TANT MIEUX
d'Amélie Nothomb
« Tant mieux : la version joyeuse du sang-froid »
Amélie Nothomb
Voilà, c'est fait. Je l'ai lu englouti, dévoré comme chaque année depuis... 33 ans !
On retrouve la plume délicate, incisive, précise d'Amélie.
Sa faculté (facilité ?) à aller droit à l'essentiel (d'où la brièveté de ses romans ?).
Sans descriptions interminables et fastidieuses, elle plante un décor, un personnage, une ambiance en quelques mots, en phrases courtes.
Tout y est, la cruauté atténuée par cette aptitude remarquable à être simplement, précisément factuelle, l'humour, même dans les situations les plus cruelles, les tournures de phrases admirables, le vocabulaire riche et érudit sans ostentation.
Et bien sûr le mot "pneu" indispensable et un autre tout aussi pittoresque : "maïzena".
Amélie est sans doute l'une des rares autrices (et j'inclus les auteurs), la seule peut-être, à écrire comme elle parle, si bien qu'en la lisant j'ai la sensation qu'elle me lit l'ouvrage à l'oreille.
Je le lui avais signalé un jour. Elle m'avait répondu : "cela prouve que c'est bien moi qui écris mes livres". Aucun doute.
Ce page turner ravira les fidèles et c'est "tant mieux" pour les autres, et bien tant pis...
L'histoire de cette mère adorée (que j'ai croisée sans savoir évidemment qu'il ne lui restait que quelques mois à vivre) est incroyable, parfois absurde, souvent effrayante. Amélie la déploie et nous laisse entendre que cette vie a réellement commencé lorsqu'elle a rencontré le père adoré.
Jusqu'à ce jour béni où il lui annonça :
"- Ma chérie, nous n'allons pas prendre tes parents pour modèle conjugal. Le mariage n'est pas la guerre. Nous allons être heureux.
Il tint parole".
J'ai adoré ce roman qui se situe néanmoins dans la veine autobiographique (celle que les "fans" préfèrent je crois) et j'ai trouvé les trente dernières pages absolument bouleversantes, peut-être parce que davantage universelles, qu'elles ont réveillé d'authentiques émotions...
Je me demande pourquoi j'ai retenu les larmes qui baignaient mes yeux à la lecture de ces phrases :
"Mon amour pour ma mère est de l'ordre du ravage : il n'y a pas de frein, pas de sagesse, pas d'équilibre."

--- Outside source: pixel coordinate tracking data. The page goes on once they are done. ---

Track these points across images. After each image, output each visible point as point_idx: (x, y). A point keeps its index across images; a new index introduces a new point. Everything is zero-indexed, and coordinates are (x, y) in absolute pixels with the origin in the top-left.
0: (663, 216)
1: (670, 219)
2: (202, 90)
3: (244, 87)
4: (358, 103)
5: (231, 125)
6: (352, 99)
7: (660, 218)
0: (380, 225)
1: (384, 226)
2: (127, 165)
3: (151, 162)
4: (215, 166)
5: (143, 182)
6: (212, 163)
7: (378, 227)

"Je vis le lot commun, me voici orpheline".
Quelques autres citations :
"La haine ce n’est pas mon genre. J’ai essayé de tout mon cœur. Je n’y suis pas arrivée et je ne le regrette pas. Haïr sa famille ne résout rien et ne peut que porter préjudice à soi-même. Celui qui hait sa famille même pour les meilleurs motifs, finira par se haïr".

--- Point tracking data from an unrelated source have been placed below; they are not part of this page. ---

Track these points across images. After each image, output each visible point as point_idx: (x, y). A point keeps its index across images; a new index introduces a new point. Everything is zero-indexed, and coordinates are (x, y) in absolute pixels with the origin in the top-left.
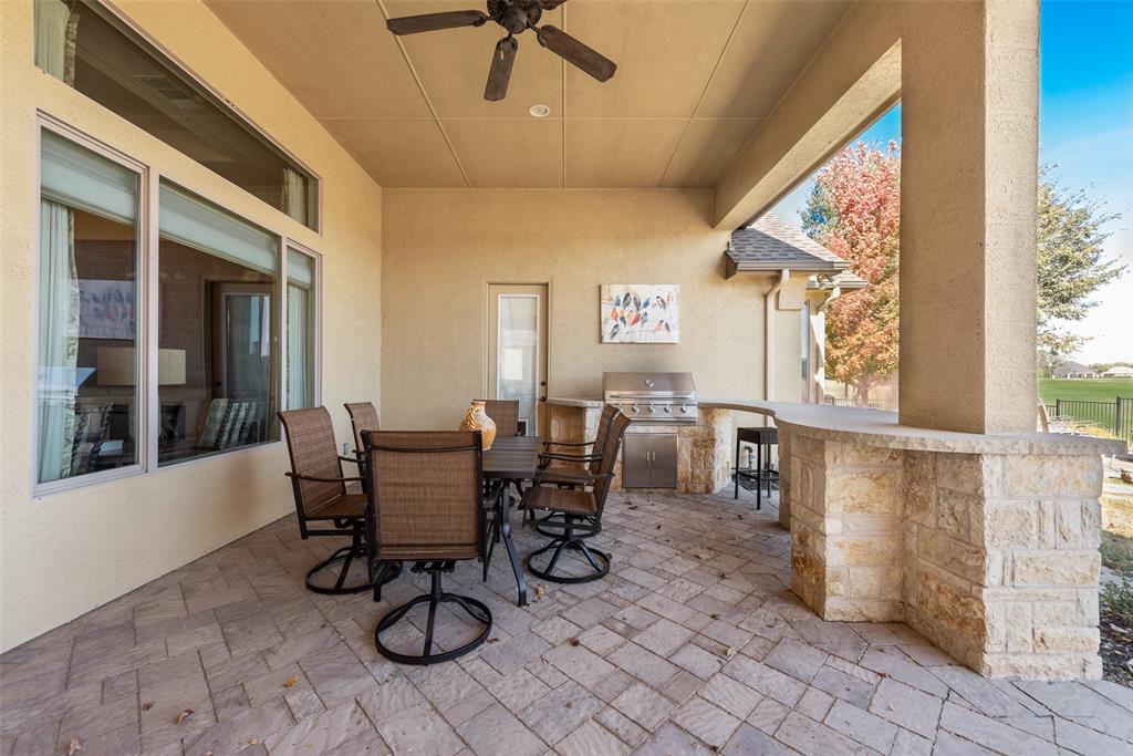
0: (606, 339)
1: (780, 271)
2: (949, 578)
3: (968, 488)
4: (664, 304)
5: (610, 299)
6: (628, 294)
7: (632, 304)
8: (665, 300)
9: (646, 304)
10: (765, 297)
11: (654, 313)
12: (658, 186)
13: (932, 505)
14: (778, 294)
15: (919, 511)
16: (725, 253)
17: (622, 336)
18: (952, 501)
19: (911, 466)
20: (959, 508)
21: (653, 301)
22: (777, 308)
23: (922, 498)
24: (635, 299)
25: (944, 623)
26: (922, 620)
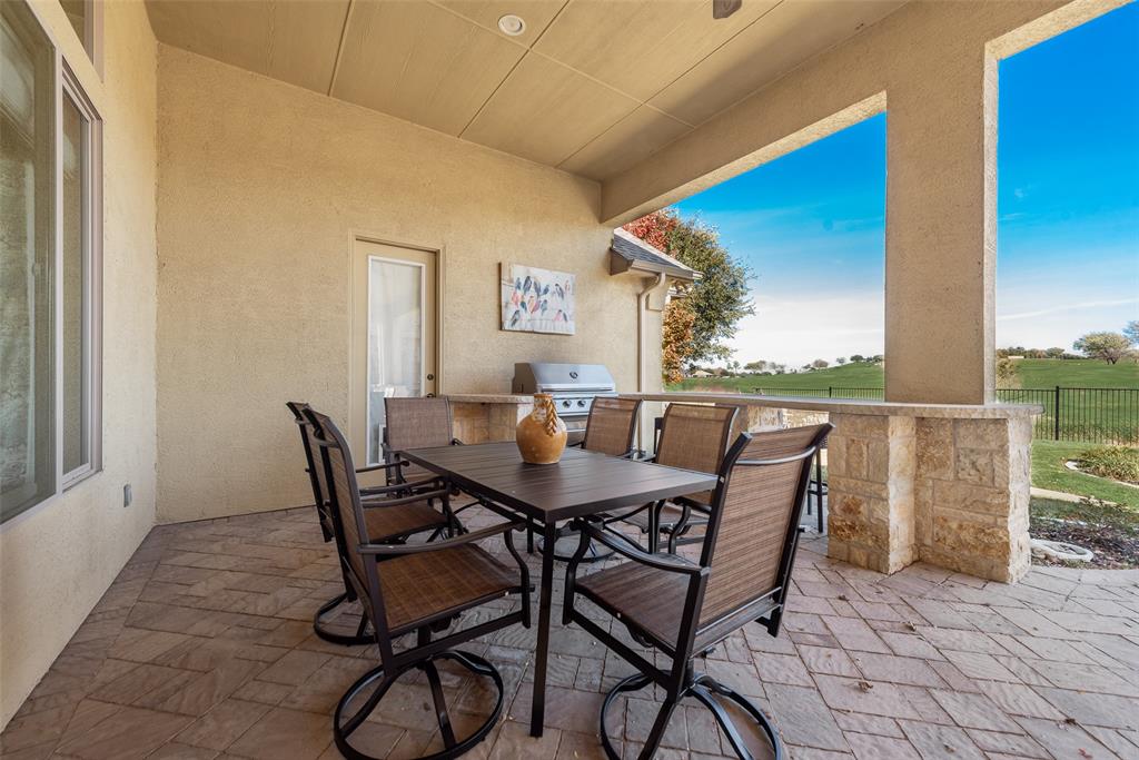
0: (507, 325)
1: (658, 274)
2: (971, 517)
3: (994, 445)
4: (562, 294)
5: (511, 281)
6: (528, 278)
7: (532, 289)
8: (563, 288)
9: (546, 291)
10: (639, 296)
11: (553, 300)
12: (556, 167)
13: (951, 462)
14: (648, 297)
15: (936, 469)
16: (611, 249)
17: (523, 324)
18: (974, 457)
19: (926, 434)
20: (982, 461)
21: (552, 288)
22: (647, 308)
23: (939, 459)
24: (535, 284)
25: (966, 552)
26: (939, 555)
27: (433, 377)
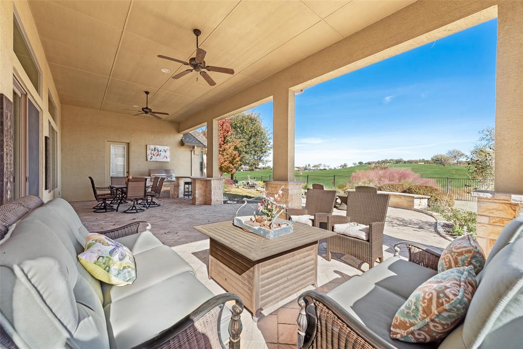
1: (194, 146)
5: (150, 149)
6: (155, 148)
7: (156, 151)
8: (166, 150)
10: (191, 151)
11: (163, 154)
14: (194, 151)
16: (181, 140)
17: (153, 159)
21: (162, 150)
22: (194, 154)
27: (128, 172)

"Mes parents recevaient mille personnes par mois. Ce simple chiffre me rend malade. Moi qui ne reçois pas même une personne par an, je ne supporterais pas de subir l'invasion de mon périmètre par qui que ce soit".
"En 1992, j’ai publié mon premier roman. Les familles paternelle et maternelle se sont indignées. Mes parents, qui adoraient ce que j’écrivais, ont reçu des invectives du ban et de l’arrière-ban. On leur signifiait qu’il fallait qu’ils règlent ce terrible problème.
Mon père répondait qu’il m’admirait et qu’il était hors de question qu’il restreigne ma liberté d’expression.
La réponse de ma mère sidérait :
– Vous n’aimez pas Hygiène de l’assassin ? Je vous comprends. Personne ne voudrait avoir un Caravage chez soi.
Elle trouvait le moyen de se montrer conciliante envers nos détracteurs, tout en adressant à sa fille un éloge somptueux".